>>>
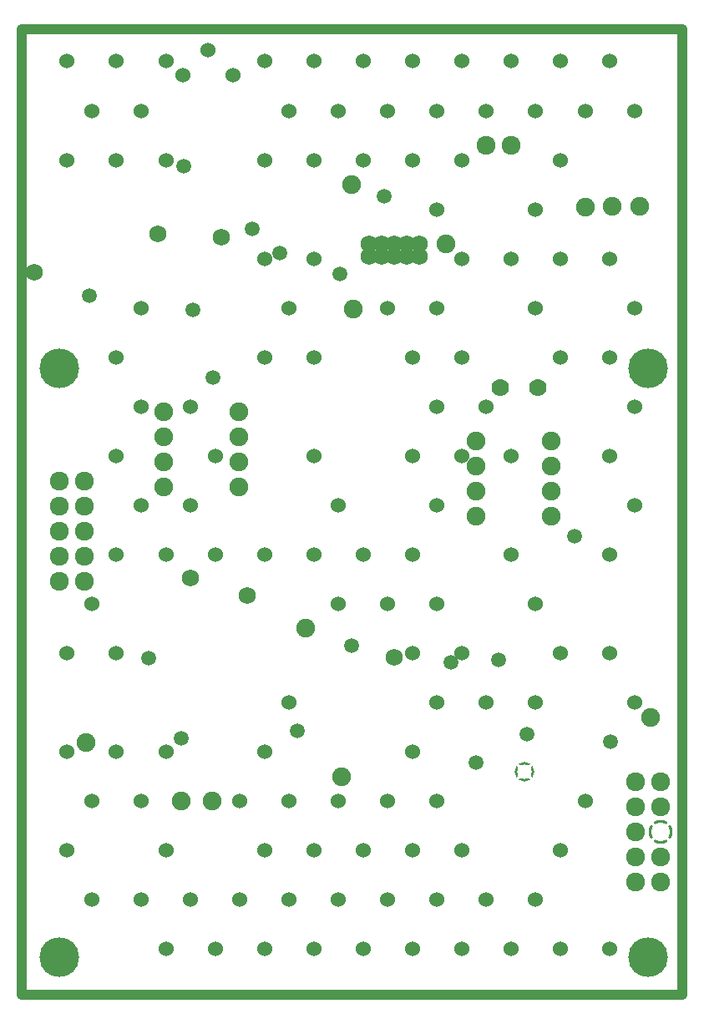
<source format=gbr>
%TF.GenerationSoftware,Altium Limited,Altium Designer,18.0.9 (584)*%
G04 Layer_Physical_Order=3*
G04 Layer_Color=128*
%FSLAX26Y26*%
%MOIN*%
%TF.FileFunction,Copper,L3,Inr,Plane*%
%TF.Part,Single*%
G01*
G75*
%TA.AperFunction,ComponentPad*%
%ADD27C,0.060000*%
%TA.AperFunction,NonConductor*%
%ADD37C,0.040000*%
%TA.AperFunction,ComponentPad*%
%ADD38C,0.075433*%
%ADD39C,0.075827*%
G04:AMPARAMS|DCode=40|XSize=95.827mil|YSize=95.827mil|CornerRadius=0mil|HoleSize=0mil|Usage=FLASHONLY|Rotation=0.000|XOffset=0mil|YOffset=0mil|HoleType=Round|Shape=Relief|Width=10mil|Gap=10mil|Entries=4|*
%AMTHD40*
7,0,0,0.095827,0.075827,0.010000,45*
%
%ADD40THD40*%
%ADD41C,0.070000*%
%TA.AperFunction,ViaPad*%
%ADD42C,0.158110*%
%TA.AperFunction,ComponentPad*%
%ADD43C,0.068000*%
%TA.AperFunction,ViaPad*%
G04:AMPARAMS|DCode=45|XSize=79.685mil|YSize=79.685mil|CornerRadius=0mil|HoleSize=0mil|Usage=FLASHONLY|Rotation=0.000|XOffset=0mil|YOffset=0mil|HoleType=Round|Shape=Relief|Width=10mil|Gap=10mil|Entries=4|*
%AMTHD45*
7,0,0,0.079685,0.059685,0.010000,45*
%
%ADD45THD45*%
%ADD46C,0.059685*%
%ADD47C,0.068000*%
%ADD48C,0.060000*%
D27*
X644110Y3669110D02*
D03*
X844110D02*
D03*
X744110Y3769110D02*
D03*
D37*
X0Y0D02*
X2637795Y-0D01*
X2637795Y3852110D02*
X2637795Y-0D01*
X-0Y3852110D02*
X2637795Y3852110D01*
X-0Y3852110D02*
X0Y0D01*
D38*
X634913Y774110D02*
D03*
X1814134Y2209568D02*
D03*
Y2109568D02*
D03*
Y2009568D02*
D03*
Y1909568D02*
D03*
X2114134Y2209568D02*
D03*
Y2109568D02*
D03*
Y2009568D02*
D03*
Y1909568D02*
D03*
X866110Y2027110D02*
D03*
Y2127110D02*
D03*
Y2227110D02*
D03*
Y2327110D02*
D03*
X566110Y2027110D02*
D03*
Y2127110D02*
D03*
Y2227110D02*
D03*
Y2327110D02*
D03*
X1315110Y3231110D02*
D03*
X1323110Y2735110D02*
D03*
X2466110Y3145110D02*
D03*
X2355110Y3145110D02*
D03*
X2250110Y3143810D02*
D03*
X1694110Y2997110D02*
D03*
X1132110Y1463110D02*
D03*
X760110Y774110D02*
D03*
X257759Y1005858D02*
D03*
X1275110Y868110D02*
D03*
X2511110Y1107110D02*
D03*
D39*
X150110Y2050110D02*
D03*
Y1950110D02*
D03*
Y1850110D02*
D03*
Y1750110D02*
D03*
Y1650110D02*
D03*
X250110Y2050110D02*
D03*
Y1950110D02*
D03*
Y1850110D02*
D03*
Y1750110D02*
D03*
Y1650110D02*
D03*
X1952110Y3390110D02*
D03*
X1852110D02*
D03*
X2450110Y850110D02*
D03*
Y750110D02*
D03*
Y650110D02*
D03*
Y550110D02*
D03*
Y450110D02*
D03*
X2550110Y850110D02*
D03*
Y750110D02*
D03*
Y550110D02*
D03*
Y450110D02*
D03*
D40*
Y650110D02*
D03*
D41*
X2058338Y2423260D02*
D03*
X1908732D02*
D03*
D42*
X150110Y150110D02*
D03*
X2500110D02*
D03*
X150110Y2500110D02*
D03*
X2500110D02*
D03*
D43*
X1585110Y2995112D02*
D03*
Y2945112D02*
D03*
X1535110Y2995112D02*
D03*
Y2945112D02*
D03*
X1485110Y2995112D02*
D03*
Y2945112D02*
D03*
X1435110Y2995112D02*
D03*
Y2945112D02*
D03*
X1385110Y2995112D02*
D03*
Y2945112D02*
D03*
D45*
X2005362Y890110D02*
D03*
D46*
X1903009Y1337474D02*
D03*
X1813252Y926110D02*
D03*
X2350110Y1010110D02*
D03*
X270110Y2790110D02*
D03*
X2205110Y1830110D02*
D03*
X2015488Y1038780D02*
D03*
X1713800Y1325110D02*
D03*
X645110Y3305110D02*
D03*
X1030110Y2960110D02*
D03*
X921110Y3055110D02*
D03*
X682110Y2732110D02*
D03*
X1447616Y3185110D02*
D03*
X1268110Y2876110D02*
D03*
X762110Y2463110D02*
D03*
X1099110Y1053110D02*
D03*
X1316110Y1392065D02*
D03*
X505110Y1344110D02*
D03*
X634922Y1024110D02*
D03*
D47*
X1485110Y1345110D02*
D03*
X900000Y1591492D02*
D03*
X672000Y1662000D02*
D03*
X49000Y2883000D02*
D03*
X797110Y3023110D02*
D03*
X544110Y3037362D02*
D03*
D48*
X279528Y377953D02*
D03*
X181102Y574803D02*
D03*
X279528Y771654D02*
D03*
X181102Y968504D02*
D03*
Y1362205D02*
D03*
X279528Y1559055D02*
D03*
X181102Y3330709D02*
D03*
X279528Y3527559D02*
D03*
X181102Y3724410D02*
D03*
X476378Y377953D02*
D03*
Y771654D02*
D03*
X377953Y968504D02*
D03*
Y1362205D02*
D03*
Y1755906D02*
D03*
X476378Y1952756D02*
D03*
X377953Y2149606D02*
D03*
X476378Y2346457D02*
D03*
X377953Y2543307D02*
D03*
X476378Y2740158D02*
D03*
X377953Y3330709D02*
D03*
X476378Y3527559D02*
D03*
X377953Y3724410D02*
D03*
X574803Y181102D02*
D03*
X673228Y377953D02*
D03*
X574803Y574803D02*
D03*
Y968504D02*
D03*
Y1755906D02*
D03*
X673228Y1952756D02*
D03*
Y2346457D02*
D03*
X574803Y3330709D02*
D03*
Y3724410D02*
D03*
X771654Y181102D02*
D03*
X870079Y377953D02*
D03*
Y771654D02*
D03*
X771654Y1755906D02*
D03*
Y2149606D02*
D03*
X968504Y181102D02*
D03*
X1066929Y377953D02*
D03*
X968504Y574803D02*
D03*
X1066929Y771654D02*
D03*
X968504Y968504D02*
D03*
X1066929Y1165354D02*
D03*
X968504Y1755906D02*
D03*
Y2543307D02*
D03*
X1066929Y2740158D02*
D03*
X968504Y2937008D02*
D03*
Y3330709D02*
D03*
X1066929Y3527559D02*
D03*
X968504Y3724410D02*
D03*
X1165354Y181102D02*
D03*
X1263780Y377953D02*
D03*
X1165354Y574803D02*
D03*
X1263780Y771654D02*
D03*
Y1559055D02*
D03*
X1165354Y1755906D02*
D03*
X1263780Y1952756D02*
D03*
X1165354Y2149606D02*
D03*
Y2543307D02*
D03*
Y2937008D02*
D03*
Y3330709D02*
D03*
X1263780Y3527559D02*
D03*
X1165354Y3724410D02*
D03*
X1362205Y181102D02*
D03*
X1460630Y377953D02*
D03*
X1362205Y574803D02*
D03*
X1460630Y771654D02*
D03*
Y1559055D02*
D03*
X1362205Y1755906D02*
D03*
X1460630Y2740158D02*
D03*
X1362205Y3330709D02*
D03*
X1460630Y3527559D02*
D03*
X1362205Y3724410D02*
D03*
X1559055Y181102D02*
D03*
X1657480Y377953D02*
D03*
X1559055Y574803D02*
D03*
X1657480Y771654D02*
D03*
X1559055Y968504D02*
D03*
X1657480Y1165354D02*
D03*
X1559055Y1362205D02*
D03*
X1657480Y1559055D02*
D03*
X1559055Y1755906D02*
D03*
X1657480Y1952756D02*
D03*
X1559055Y2149606D02*
D03*
X1657480Y2346457D02*
D03*
X1559055Y2543307D02*
D03*
X1657480Y2740158D02*
D03*
Y3133858D02*
D03*
X1559055Y3330709D02*
D03*
X1657480Y3527559D02*
D03*
X1559055Y3724410D02*
D03*
X1755906Y181102D02*
D03*
X1854331Y377953D02*
D03*
X1755906Y574803D02*
D03*
X1854331Y1165354D02*
D03*
X1755906Y1362205D02*
D03*
Y2149606D02*
D03*
X1854331Y2346457D02*
D03*
X1755906Y2543307D02*
D03*
Y2937008D02*
D03*
Y3330709D02*
D03*
X1854331Y3527559D02*
D03*
X1755906Y3724410D02*
D03*
X1952756Y181102D02*
D03*
X2051181Y377953D02*
D03*
Y1165354D02*
D03*
Y1559055D02*
D03*
X1952756Y1755906D02*
D03*
Y2149606D02*
D03*
X2051181Y2740158D02*
D03*
X1952756Y2937008D02*
D03*
X2051181Y3133858D02*
D03*
Y3527559D02*
D03*
X1952756Y3724410D02*
D03*
X2149606Y181102D02*
D03*
Y574803D02*
D03*
X2248032Y771654D02*
D03*
X2149606Y1362205D02*
D03*
Y2543307D02*
D03*
Y2937008D02*
D03*
Y3330709D02*
D03*
X2248032Y3527559D02*
D03*
X2149606Y3724410D02*
D03*
X2346457Y181102D02*
D03*
X2444882Y1165354D02*
D03*
X2346457Y1362205D02*
D03*
Y1755906D02*
D03*
X2444882Y1952756D02*
D03*
X2346457Y2149606D02*
D03*
X2444882Y2346457D02*
D03*
X2346457Y2543307D02*
D03*
X2444882Y2740158D02*
D03*
X2346457Y2937008D02*
D03*
X2444882Y3527559D02*
D03*
X2346457Y3724410D02*
D03*
%TF.MD5,872a74a26d6b1a9dedb7929f6da863c5*%
M02*

</source>
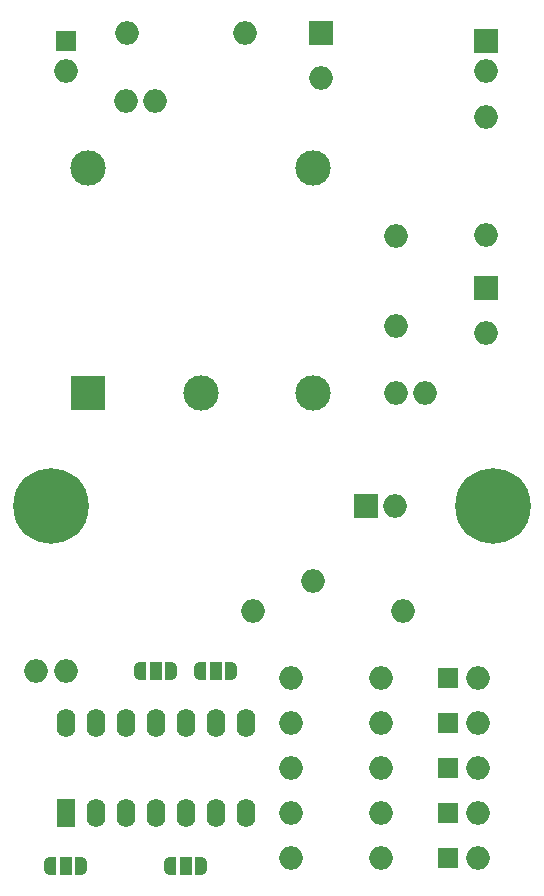
<source format=gbr>
%TF.GenerationSoftware,KiCad,Pcbnew,8.0.1*%
%TF.CreationDate,2024-04-07T15:16:42+02:00*%
%TF.ProjectId,fy6900-ocxo,66793639-3030-42d6-9f63-786f2e6b6963,rev?*%
%TF.SameCoordinates,Original*%
%TF.FileFunction,Soldermask,Top*%
%TF.FilePolarity,Negative*%
%FSLAX46Y46*%
G04 Gerber Fmt 4.6, Leading zero omitted, Abs format (unit mm)*
G04 Created by KiCad (PCBNEW 8.0.1) date 2024-04-07 15:16:42*
%MOMM*%
%LPD*%
G01*
G04 APERTURE LIST*
G04 Aperture macros list*
%AMFreePoly0*
4,1,19,0.550000,-0.750000,0.000000,-0.750000,0.000000,-0.744911,-0.071157,-0.744911,-0.207708,-0.704816,-0.327430,-0.627875,-0.420627,-0.520320,-0.479746,-0.390866,-0.500000,-0.250000,-0.500000,0.250000,-0.479746,0.390866,-0.420627,0.520320,-0.327430,0.627875,-0.207708,0.704816,-0.071157,0.744911,0.000000,0.744911,0.000000,0.750000,0.550000,0.750000,0.550000,-0.750000,0.550000,-0.750000,
$1*%
%AMFreePoly1*
4,1,19,0.000000,0.744911,0.071157,0.744911,0.207708,0.704816,0.327430,0.627875,0.420627,0.520320,0.479746,0.390866,0.500000,0.250000,0.500000,-0.250000,0.479746,-0.390866,0.420627,-0.520320,0.327430,-0.627875,0.207708,-0.704816,0.071157,-0.744911,0.000000,-0.744911,0.000000,-0.750000,-0.550000,-0.750000,-0.550000,0.750000,0.000000,0.750000,0.000000,0.744911,0.000000,0.744911,
$1*%
G04 Aperture macros list end*
%ADD10O,2.000000X2.000000*%
%ADD11R,1.700000X1.700000*%
%ADD12FreePoly0,180.000000*%
%ADD13R,1.000000X1.500000*%
%ADD14FreePoly1,180.000000*%
%ADD15FreePoly0,0.000000*%
%ADD16FreePoly1,0.000000*%
%ADD17R,3.000000X3.000000*%
%ADD18C,3.000000*%
%ADD19R,2.000000X2.000000*%
%ADD20C,6.400000*%
%ADD21R,1.600000X2.400000*%
%ADD22O,1.600000X2.400000*%
G04 APERTURE END LIST*
D10*
%TO.C,C5*%
X118745000Y-80010000D03*
X121245000Y-80010000D03*
%TD*%
%TO.C,L1*%
X118825000Y-74295000D03*
X128825000Y-74295000D03*
%TD*%
%TO.C,R5*%
X132720000Y-128905000D03*
X140340000Y-128905000D03*
%TD*%
%TO.C,R6*%
X132720000Y-144145000D03*
X140340000Y-144145000D03*
%TD*%
%TO.C,RV1*%
X142240000Y-123190000D03*
X134620000Y-120650000D03*
X129540000Y-123190000D03*
%TD*%
D11*
%TO.C,J5*%
X146050000Y-128905000D03*
D10*
X148590000Y-128905000D03*
%TD*%
D12*
%TO.C,JP3*%
X122590000Y-128270000D03*
D13*
X121290000Y-128270000D03*
D14*
X119990000Y-128270000D03*
%TD*%
D11*
%TO.C,J1*%
X113665000Y-74930000D03*
D10*
X113665000Y-77470000D03*
%TD*%
D12*
%TO.C,JP2*%
X127670000Y-128270000D03*
D13*
X126370000Y-128270000D03*
D14*
X125070000Y-128270000D03*
%TD*%
D15*
%TO.C,JP4*%
X112370000Y-144780000D03*
D13*
X113670000Y-144780000D03*
D16*
X114970000Y-144780000D03*
%TD*%
D10*
%TO.C,R3*%
X132720000Y-140335000D03*
X140340000Y-140335000D03*
%TD*%
%TO.C,C3*%
X141605000Y-104775000D03*
X144105000Y-104775000D03*
%TD*%
D11*
%TO.C,J2*%
X146050000Y-136525000D03*
D10*
X148590000Y-136525000D03*
%TD*%
D11*
%TO.C,J4*%
X146045000Y-132715000D03*
D10*
X148585000Y-132715000D03*
%TD*%
D17*
%TO.C,X1*%
X115570000Y-104775000D03*
D18*
X125095000Y-104775000D03*
X134620000Y-104775000D03*
X134620000Y-85725000D03*
X115570000Y-85725000D03*
%TD*%
D19*
%TO.C,C2*%
X139065000Y-114300000D03*
D10*
X141565000Y-114300000D03*
%TD*%
D19*
%TO.C,J7*%
X149225000Y-74930000D03*
D10*
X149225000Y-77470000D03*
%TD*%
%TO.C,C1*%
X113665000Y-128270000D03*
X111165000Y-128270000D03*
%TD*%
D20*
%TO.C,REF\u002A\u002A*%
X149860000Y-114300000D03*
%TD*%
D10*
%TO.C,R4*%
X132720000Y-132715000D03*
X140340000Y-132715000D03*
%TD*%
D19*
%TO.C,C4*%
X135255000Y-74295000D03*
D10*
X135255000Y-78095000D03*
%TD*%
D19*
%TO.C,C6*%
X149225000Y-95885000D03*
D10*
X149225000Y-99685000D03*
%TD*%
%TO.C,R2*%
X132720000Y-136525000D03*
X140340000Y-136525000D03*
%TD*%
D12*
%TO.C,JP1*%
X125130000Y-144780000D03*
D13*
X123830000Y-144780000D03*
D14*
X122530000Y-144780000D03*
%TD*%
D10*
%TO.C,R1*%
X141605000Y-91440000D03*
X141605000Y-99060000D03*
%TD*%
D11*
%TO.C,J3*%
X146050000Y-140335000D03*
D10*
X148590000Y-140335000D03*
%TD*%
D21*
%TO.C,U1*%
X113665000Y-140350000D03*
D22*
X116205000Y-140350000D03*
X118745000Y-140350000D03*
X121285000Y-140350000D03*
X123825000Y-140350000D03*
X126365000Y-140350000D03*
X128905000Y-140350000D03*
X128905000Y-132730000D03*
X126365000Y-132730000D03*
X123825000Y-132730000D03*
X121285000Y-132730000D03*
X118745000Y-132730000D03*
X116205000Y-132730000D03*
X113665000Y-132730000D03*
%TD*%
D10*
%TO.C,L2*%
X149225000Y-81360000D03*
X149225000Y-91360000D03*
%TD*%
D11*
%TO.C,J6*%
X146050000Y-144145000D03*
D10*
X148590000Y-144145000D03*
%TD*%
D20*
%TO.C,REF\u002A\u002A*%
X112395000Y-114300000D03*
%TD*%
M02*

</source>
<<<
**DIRECTIONS FOR THIS TASK**
Report every line containing the word "Width" from the listing above.

**EXERCISE SOLUTION**
G04:AMPARAMS|DCode=40|XSize=95.827mil|YSize=95.827mil|CornerRadius=0mil|HoleSize=0mil|Usage=FLASHONLY|Rotation=0.000|XOffset=0mil|YOffset=0mil|HoleType=Round|Shape=Relief|Width=10mil|Gap=10mil|Entries=4|*
G04:AMPARAMS|DCode=45|XSize=79.685mil|YSize=79.685mil|CornerRadius=0mil|HoleSize=0mil|Usage=FLASHONLY|Rotation=0.000|XOffset=0mil|YOffset=0mil|HoleType=Round|Shape=Relief|Width=10mil|Gap=10mil|Entries=4|*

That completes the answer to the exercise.